Hendrik A. Lorentz was born July 18, 1853 in Arnheim, Netherlands and died February 4, 1928. He refined Maxwell’s electromagnetic theory in his doctoral thesis and was appointed professor of mathematical physics at Leiden University in 1878. He is best known for the Fitzgerald-Lorentz Contraction, a hypothesis that played a role in discrediting the notion that the vacuum of space is filled with a material medium called ether. Lorentz also proposed that light waves were due to oscillations of an electric charge in the atom. His mathematical theory of the electron brought him a Nobel Prize in 1902. More information .





Blaise Pascal

B. Pascal

Blaise Pascal was born June 19, 1623 in Clermont-Ferrand, France and died August 19, 1662. He invented the first digital calculator which roughly resembled the mechanical calculators of the 1940s. His studies in geometry, hydrodynamics, hydrostatic pressure and atmospheric pressure led him to invent the syringe and the hydraulic press. His studies also led to the discovery of Pascal’s Law of Pressure, wherein external forces to a confined fluid are transmitted uniformly in all directions. Pascal’s vacuum-in-a-vacuum experiment and his theory of pressure equilibria resulted in the determination that the pressure exerted by a vacuum is zero. More information is available in an excerpt from ‘A Short Account of the History of Mathematics’ (4th edition, 1908) by W. W. Rouse Ball.

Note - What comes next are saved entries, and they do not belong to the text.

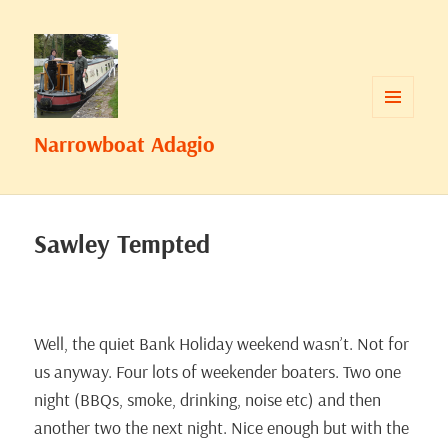
MENU
Narrowboat Adagio
AND
WIDGETS
Sawley Tempted
Well, the quiet Bank Holiday weekend wasn’t. Not for
us anyway. Four lots of weekender boaters. Two one
night (BBQs, smoke, drinking, noise etc) and then
another two the next night. Nice enough but with the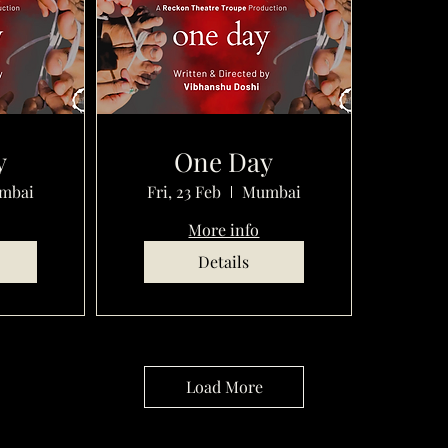
y
One Day
mbai
Fri, 23 Feb
Mumbai
More info
Details
Load More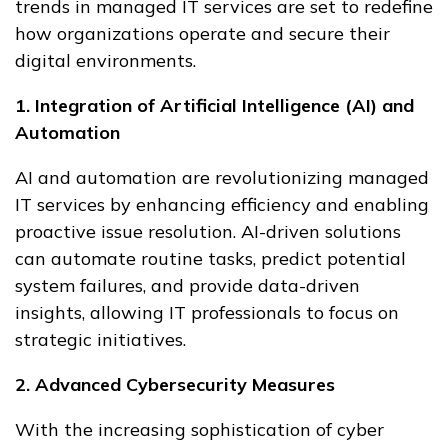
trends in managed IT services are set to redefine
how organizations operate and secure their
digital environments.
1. Integration of Artificial Intelligence (AI) and
Automation
AI and automation are revolutionizing managed
IT services by enhancing efficiency and enabling
proactive issue resolution. AI-driven solutions
can automate routine tasks, predict potential
system failures, and provide data-driven
insights, allowing IT professionals to focus on
strategic initiatives.
2. Advanced Cybersecurity Measures
With the increasing sophistication of cyber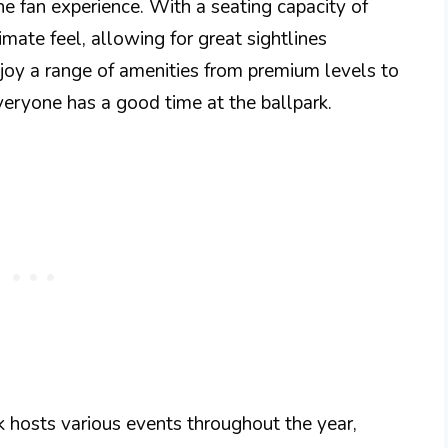
e fan experience. With a seating capacity of
mate feel, allowing for great sightlines
njoy a range of amenities from premium levels to
everyone has a good time at the ballpark.
 hosts various events throughout the year,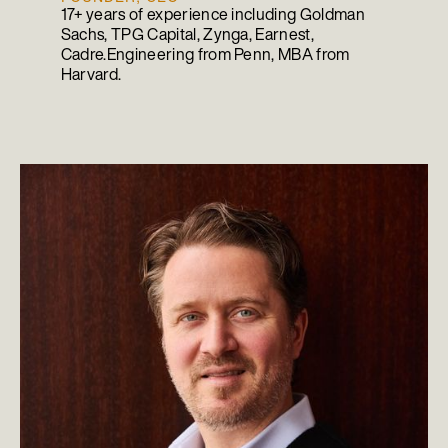
17+ years of experience including Goldman
Sachs, TPG Capital, Zynga, Earnest,
Cadre.Engineering from Penn, MBA from
Harvard.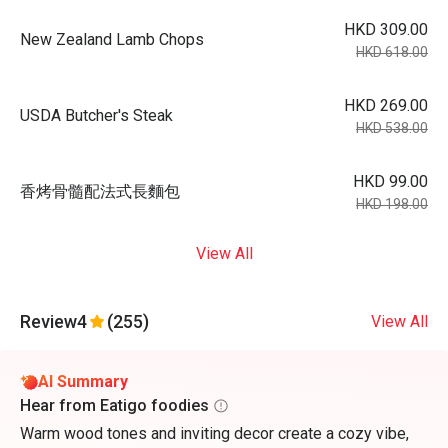
HKD 309.00
New Zealand Lamb Chops
HKD 618.00
HKD 269.00
USDA Butcher's Steak
HKD 538.00
HKD 99.00
香烤骨髓配法式長麵包
HKD 198.00
View All
Review
4
(255)
View All
AI Summary
Hear from Eatigo foodies
Warm wood tones and inviting decor create a cozy vibe,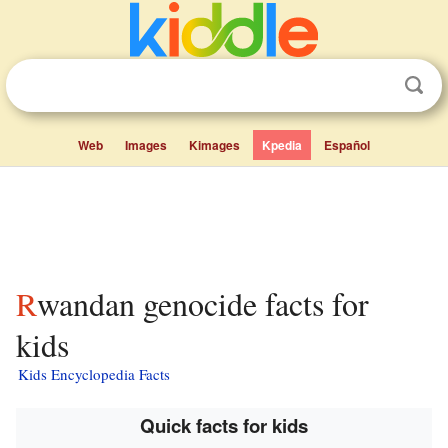
Web
Images
Kimages
Kpedia
Español
Rwandan genocide facts for
kids
Kids Encyclopedia Facts
Quick facts for kids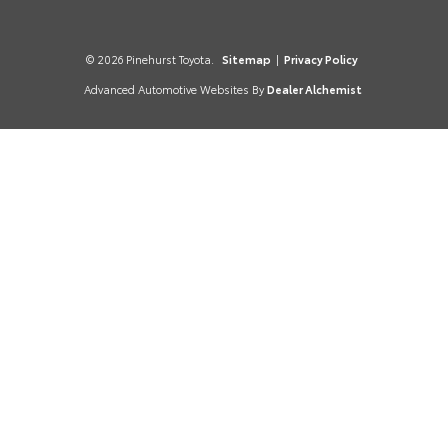
© 2026 Pinehurst Toyota.
Sitemap
|
Privacy Policy
Advanced Automotive Websites By
Dealer Alchemist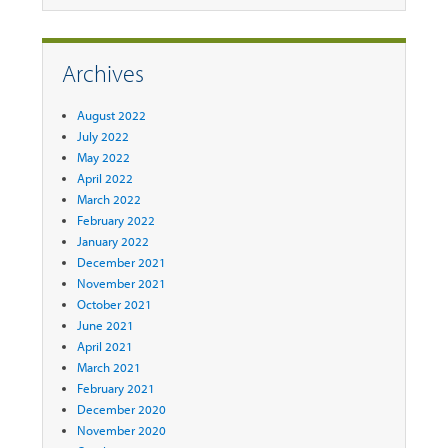
Archives
August 2022
July 2022
May 2022
April 2022
March 2022
February 2022
January 2022
December 2021
November 2021
October 2021
June 2021
April 2021
March 2021
February 2021
December 2020
November 2020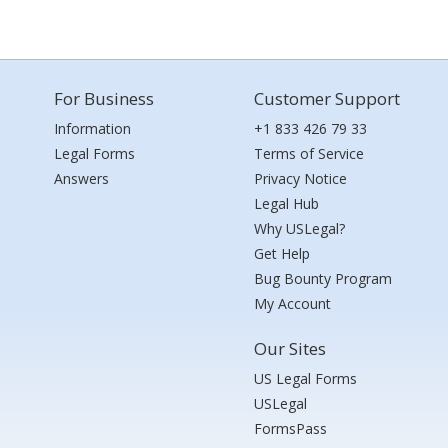
For Business
Customer Support
Information
+1 833 426 79 33
Legal Forms
Terms of Service
Answers
Privacy Notice
Legal Hub
Why USLegal?
Get Help
Bug Bounty Program
My Account
Our Sites
US Legal Forms
USLegal
FormsPass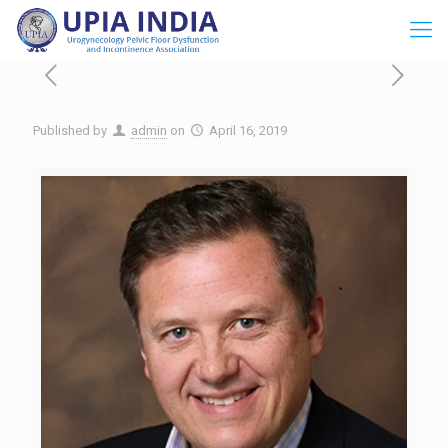
Published by
admin
on
April 16, 2019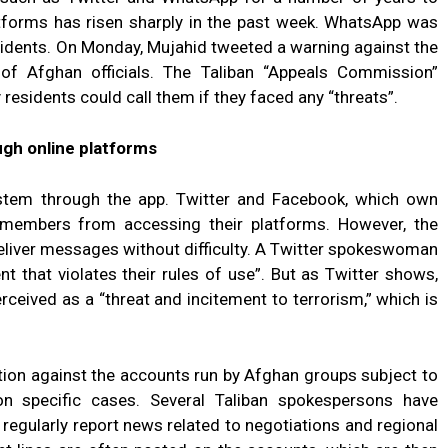
latforms has risen sharply in the past week. WhatsApp was
sidents. On Monday, Mujahid tweeted a warning against the
 of Afghan officials. The Taliban “Appeals Commission”
esidents could call them if they faced any “threats”.
ugh online platforms
stem through the app. Twitter and Facebook, which own
 members from accessing their platforms. However, the
deliver messages without difficulty. A Twitter spokeswoman
t that violates their rules of use”. But as Twitter shows,
erceived as a “threat and incitement to terrorism,” which is
tion against the accounts run by Afghan groups subject to
n specific cases. Several Taliban spokespersons have
egularly report news related to negotiations and regional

“We are usually convinced more easily by reasons we have found ourselves than by those which have occurred to others.” Pensees, 1670.

“It is the heart which perceives God and not the reason.” Pensees, 1670.

“Man is equally incapable of seeing the nothingness from which he emerges and the infinity in which he is engulfed.” Pensees, 1670.

Christaan Huygens

C. Huygens

Christaan Huygens was born April 14, 1629 at The Hague, Netherlands and died July 8, 1695. His father “discovered Rembrandt”. He was a technical physicist and a contemporary of Isaac Newton. He patented the first pendulum clock and derived the law of centrifugal force for uniform circular motion. An accomplished vacuum research specialist, he constructed some of the first practical vacuum pumps. His theory of light propagation through air and vacuum departed from conventional wisdom, which held that a vacuum had material properties. His view was that a vacuum was without physical properties and is, of course, the foundation of all vacuum technology today.




Joseph-Louis Gay-Lussac


Joseph-Louis Gay-Lussac was born December 6, 1778 in Limoges, France and died May 9, 1850. A brilliant experimentalist, he is known for developing the Law of Combining Volumes (more information) and his hypotheses on the interactions of gasses. He also developed the lead chamber process for the production of sulphuric acid. The tall absorption towers are referred to as Gay-Lussac Towers even today. His work on iodine research is considered by many to be a model of chemical research. While Gay-Lussac was the first to isolate the element boron, he lost out on its discovery to Humphry Davy, who isolated it nine days later but was the first to publish the results.





Otto von Guericke

O. von Guericke

Otto von Guericke was born November 20, 1602 in Magdeburg, Germany and died May 11, 1686. A physicist, engineer, and natural philosopher, von Guericke invented the first air pump and used it to study vacuums and the role of air in combustion and respiration. His first pumps were inverted pumps (for fire fighting) that could evacuate larger volumes of air than could be done using static methods. His pumps were used to demonstrate the well-known Magdeburg experiment where two teams of eight horses were unable to pull apart two evacuated brass hemispheres. His latter pump designs used lever pumping systems. In 1663, von Guericke also built the first machine to create an electric spark.